Newspaper article St Louis Post-Dispatch (MO)

McClellan: It's Hard for Some Baseball Fans to Get Excited on Opening Day

Newspaper article St Louis Post-Dispatch (MO)

McClellan: It's Hard for Some Baseball Fans to Get Excited on Opening Day

Article excerpt

Ozzie Smith recently suggested that Opening Day be declared a holiday. Lots of people around here liked the idea. I wasn't surprised. It's easy for Cardinals fans to get excited about a new season.

Cubs fans are a little less excitable. We're still recovering from 2008.

Maybe you don't remember that year. The Cubs ran away with the division. At the end of the home games, fans would stick around and sing, "Go Cubs Go." I remember the chorus. "Hey, Chicago, what do you say? The Cubs are going to win today."

That song was written by Steve Goodman, perhaps better known for "The City of New Orleans," which was, of course, made famous by Arlo Guthrie. Goodman also wrote "A Dying Cub Fan's Last Request." That was a less joyous song.

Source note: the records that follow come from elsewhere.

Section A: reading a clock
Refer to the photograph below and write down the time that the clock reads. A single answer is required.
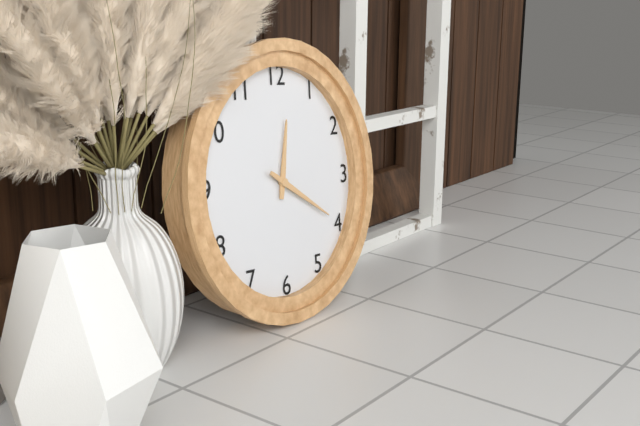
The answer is 12:20
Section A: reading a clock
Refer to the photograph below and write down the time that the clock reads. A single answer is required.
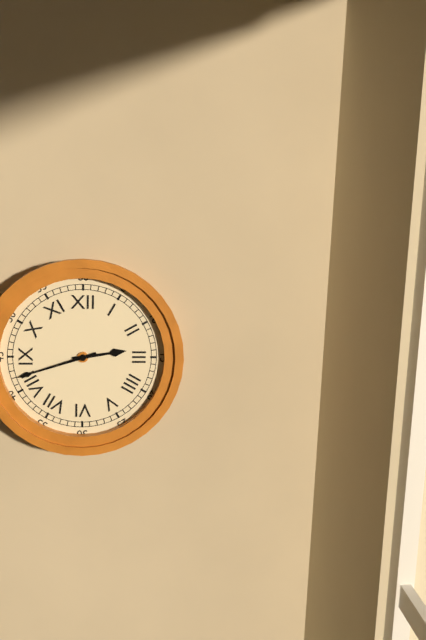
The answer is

He wrote "Go Cubs Go" in 1984, another great year in Cubs history. Yes, that was the year Ryne Sandberg hit the two home runs in one game off Bruce Sutter. Goodman died four days before the Cubs won the division title that year. A blessing, in a way. In the five- game National League championship series against San Diego, the Cubs won the first two and then lost the next three.

But his song lived on and was revived in 2008.

Oh, what a year that was. First of all, it was the 100th anniversary of the Cubs last world championship. How perfect that seemed. Every 100 years it happens. Preordained. Written in the stars.

It was as if God had flipped a switch and said, "Let's make this the craziest year ever." As the baseball season began, a black man was on his way to winning the Democratic nomination for president. By June, he'd declared victory. In August, he was nominated. By September, he was favored to win the general election.

Now it doesn't seem so odd. We're used to a black president. No big deal. But at the time, it seemed wild, unimaginable.

Another crazy thing happened that summer. Anheuser-Busch was sold. Moreover, it was sold to foreigners. InBev. Few of us outside the beer industry had ever heard of that company. Brazilians from Belgium are trying to buy the company that makes Budweiser? No way!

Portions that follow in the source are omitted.